Göynük’ü hiç görmemiştim; dağ tepesinde, tarih yanı ağır basan, küçük ve şirin bir kasaba olduğunu öğrenmiştim. Normal saydığım hızımla ilerliyordum; artık ova ya da o anlamda olabilecek yerleri geride bırakmıştım; küçük tepelerden dağlara tırmanıyordum; fado yayını bitmişti, radyonun program yapımcısı Vivaldi’den örnekler yayınlayacaklarını anons etti; ama önce yaşam öyküsü... Vivaldi’nin müziğinden keyif aldığımı söyleyebilirim; ama yaşam öyküsünü bilmiyordum, bugüne dek merak etmemiştim ya da zamanım olmamıştı veya tembellik etmiştim; o an öğrenmek için güzel bir fırsattı.. Dağlara tırmanmaya başlayana kadar geçen zaman içinde yaşam öyküsünü dinleyip öğrendim. Kulaklarım müzikte, gözlerim hem yolda hem de doğadaydı. Sağ ve sol yanımda gördüklerim cennetten birer örnekti sanki; tam karşımdaki dağların tepeleri ise karla kaplıydı; sağda durdum, fotoğraf makinemi çıkardım, zumla karlı ve sisli tepelerin resmini çektim. Arabama döndüğümde radyoda Vivaldi sona ermişti, şimdi, Beethoven’ın dokuzuncu senfonisi çalınıyordu, radyonun sesini sonuna kadar açtım, yola koyuldum. Dağlara dokuzuncu senfoninin ihtişamıyla tırmanmanın tadı bir başkaydı. Bu ihtişamı önceki yıllardan biliyordum, bir yönüyle benim keyifli alışkanlığım olmuştu; uzun yolculuk yaparken yanımda Beethoven kasetini bulunduruyor, defalarca dokuzuncu senfoniyi dinliyordum; bugün kasete gerek kalmadı.

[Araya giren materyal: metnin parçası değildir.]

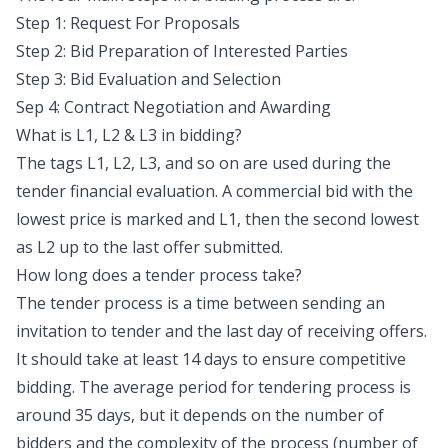
Step 1: Request For Proposals
Step 2: Bid Preparation of Interested Parties
Step 3: Bid Evaluation and Selection
Sep 4: Contract Negotiation and Awarding
What is L1, L2 & L3 in bidding?
The tags L1, L2, L3, and so on are used during the
tender financial evaluation. A commercial bid with the
lowest price is marked and L1, then the second lowest
as L2 up to the last offer submitted.
How long does a tender process take?
The tender process is a time between sending an
invitation to tender and the last day of receiving offers.
It should take at least 14 days to ensure competitive
bidding. The average period for tendering process is
around 35 days, but it depends on the number of
bidders and the complexity of the process (number of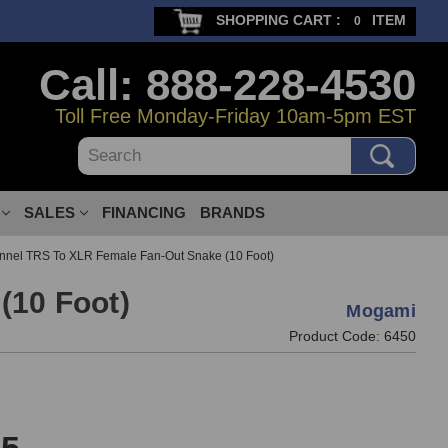
SHOPPING CART :
ITEM
0
Call: 888-228-4530
Toll Free Monday-Friday 10am-5pm EST
Search
SALES
FINANCING
BRANDS
nel TRS To XLR Female Fan-Out Snake (10 Foot)
(10 Foot)
Mogami
Product Code:
6450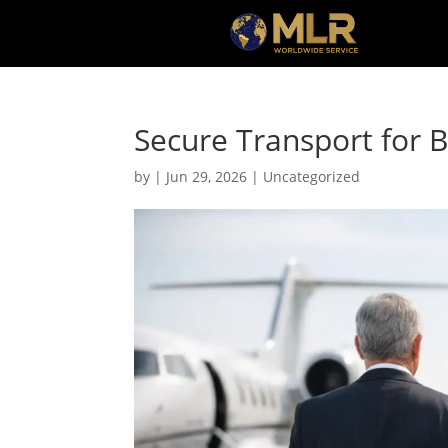
Secure Transport for 
by
|
Jun 29, 2026
|
Uncategorized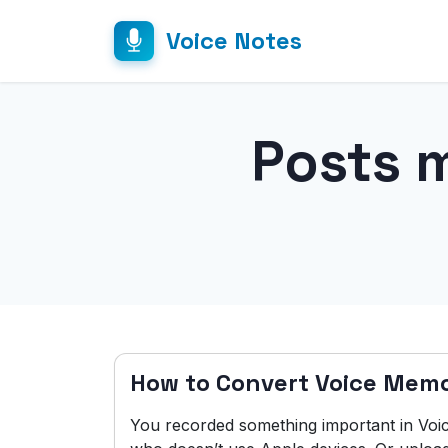
Voice Notes
Posts 
How to Convert Voice Mem
You recorded something important in Vo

Göynük’e gün batımından bir saat kadar önce girdim. Avuç içi kadar şirin bir kasaba... Tabii, ilk işim otel aramak oldu. Pansiyon çokmuş; ama düzgün bir otel tekmiş. O otele girdim, resepsiyondaki görevli, “Yerimiz yok; ama isterseniz sizi konakta misafir edelim,” dedi. “Nasıl,” dedim. “Konak restore edildi, orada da otel hizmeti veriyoruz,” diye açıkladı; sadece “Fiyat farkı var,” diye anlattı. “Tamam” dedim. Bana bir anahtar uzattı; konağın anahtarıymış. “Şu an orada kimse yok, boş; dilediğin odada kal,” dedi ve konağı tarif etti. Aldım anahtarı konağa gittim; babamın malı gibi kapıyı açtım girdim içeri. Sokaktan giriş bahçeye göre konağın ikinci katıymış, bir de üçüncü kat varmış; üçüncü katta, muhteşem salondan girilen odalardan birini tercih ettim ve yerleştim. Salon ve tüm odalar eski gelenek ve göreneklerimize göre, son yıllarda Türk evleri dedikleri tarzda düzenlenmişti; bu, benim için yeni bir yaşam biçimiydi; hoştu!

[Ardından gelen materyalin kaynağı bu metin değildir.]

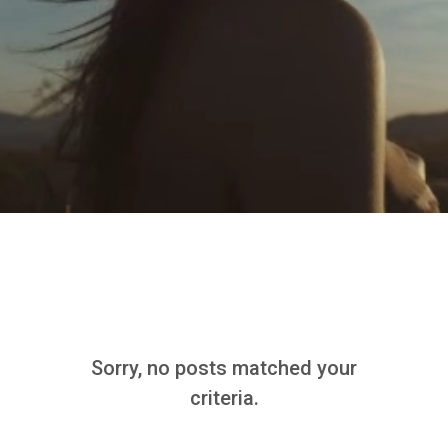
Sorry, no posts matched your
criteria.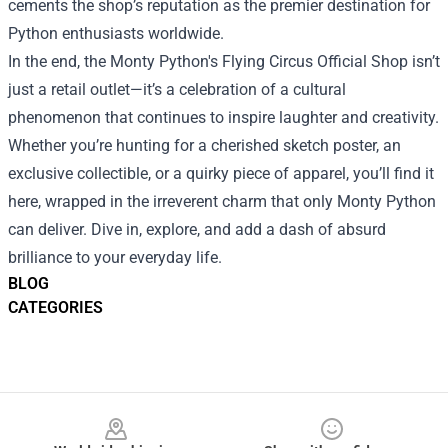
cements the shop’s reputation as the premier destination for
Python enthusiasts worldwide.
In the end, the Monty Python's Flying Circus Official Shop isn’t
just a retail outlet—it’s a celebration of a cultural
phenomenon that continues to inspire laughter and creativity.
Whether you’re hunting for a cherished sketch poster, an
exclusive collectible, or a quirky piece of apparel, you’ll find it
here, wrapped in the irreverent charm that only Monty Python
can deliver. Dive in, explore, and add a dash of absurd
brilliance to your everyday life.
BLOG
CATEGORIES
Footer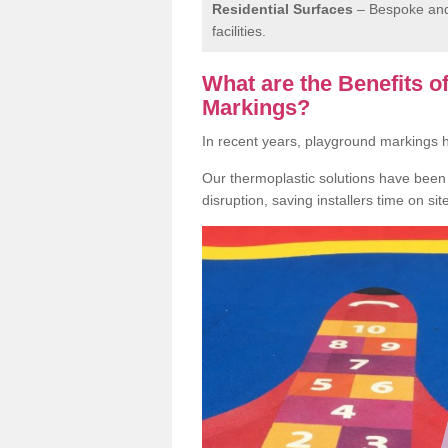
Residential Surfaces
– Bespoke and 
facilities.
What are the Benefits 
Markings?
In recent years, playground markings
Our thermoplastic solutions have been e
disruption, saving installers time on si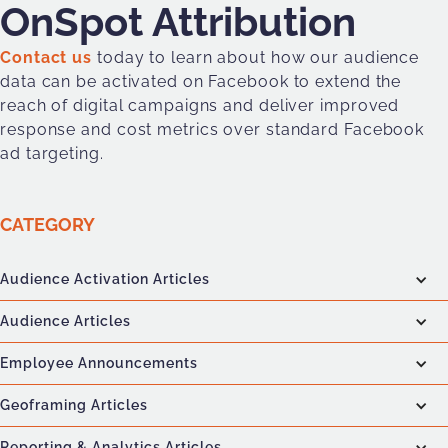
OnSpot Attribution
Contact us
today to learn about how our audience
data can be activated on Facebook to extend the
reach of digital campaigns and deliver improved
response and cost metrics over standard Facebook
ad targeting.
CATEGORY
Audience Activation Articles
Audience Articles
Employee Announcements
Geoframing Articles
Reporting & Analytics Articles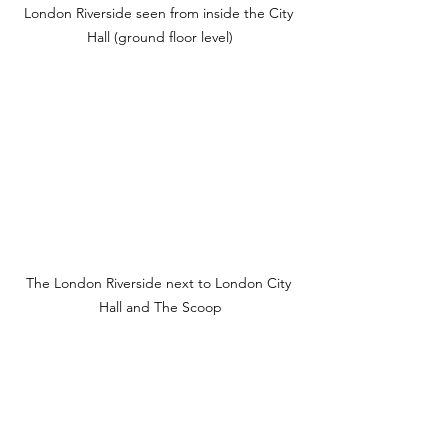
London Riverside seen from inside the City 
Hall (ground floor level)
The London Riverside next to London City 
Hall and The Scoop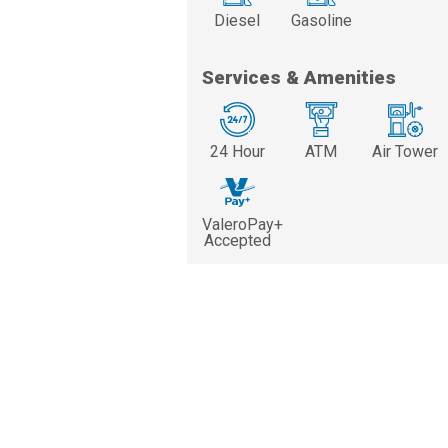
Diesel
Gasoline
Services & Amenities
24 Hour
ATM
Air Tower
ValeroPay+
Accepted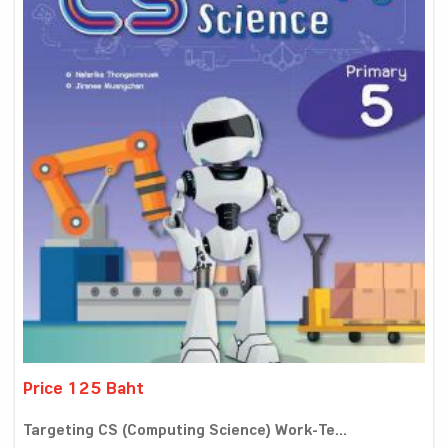
Price 125 Baht
Targeting CS (Computing Science) Work-Te...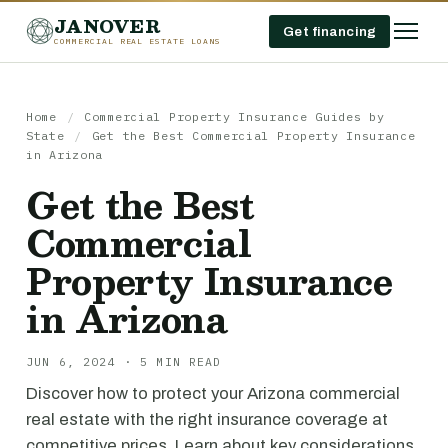
JANOVER
Get financing
COMMERCIAL REAL ESTATE LOANS
Home
/
Commercial Property Insurance Guides by
State
/
Get the Best Commercial Property Insurance
in Arizona
Get the Best
Commercial
Property Insurance
in Arizona
JUN 6, 2024 · 5 MIN READ
Discover how to protect your Arizona commercial
real estate with the right insurance coverage at
competitive prices. Learn about key considerations,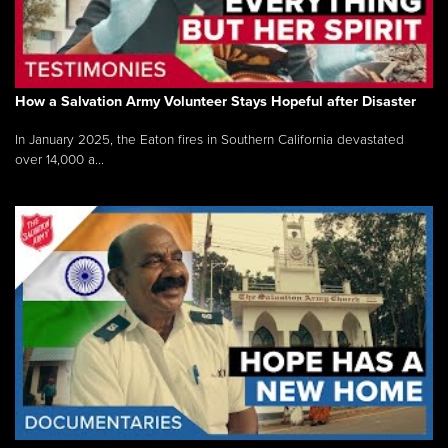
How a Salvation Army Volunteer Stays Hopeful after Disaster
In January 2025, the Eaton fires in Southern California devastated
over 14,000 a...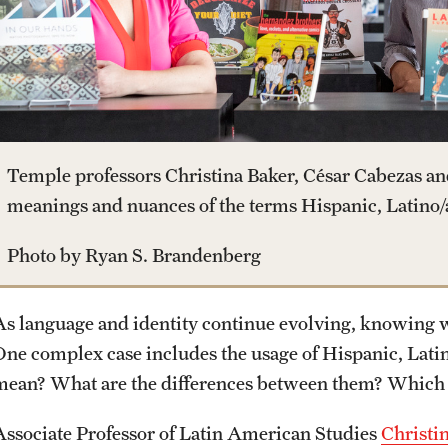
Housing and Dining
Clinical Trials
Mission and History
Dual Degree Programs
Safety
Technology Development
News and Media
Honors Program
Student Affairs
Public Information
Temple professors Christina Baker, César Cabezas an
Interdisciplinary Academics
meanings and nuances of the terms Hispanic, Latino/a
Student Resources
Temple Health
Photo by Ryan S. Brandenberg
International Study
Sustainability
University Events
As language and identity continue evolving, knowing wh
Libraries
One complex case includes the usage of Hispanic, Latin
Tobacco Free Temple
University Offices
mean? What are the differences between them? Which
Schools and Colleges
Visiting Temple
Associate Professor of Latin American Studies
Christi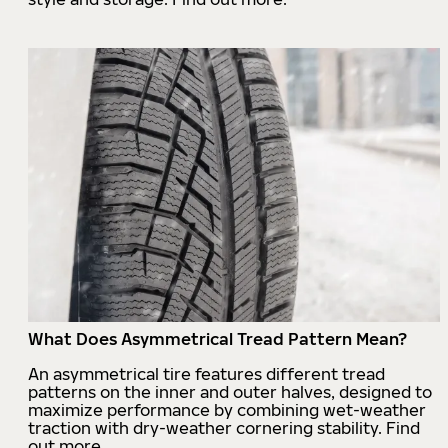
What Does Asymmetrical Tread Pattern Mean?
An asymmetrical tire features different tread
patterns on the inner and outer halves, designed to
maximize performance by combining wet-weather
traction with dry-weather cornering stability. Find
out more.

Konağın adı: Akşemsettinoğlu Konağı. Dış kapıdan sonra üç dört basamakla sahanlığa çıkılıyordu; karşı duvarda soy ağacı vardı.. Odama yerleştikten sonra soy ağacını inceledim; konağın sahibi, saymadım, bilmem kaçıncı göbekten Fatih Sultan Mehmet’in hocası Akşemseddin Hazretleri’nin soyundanmış.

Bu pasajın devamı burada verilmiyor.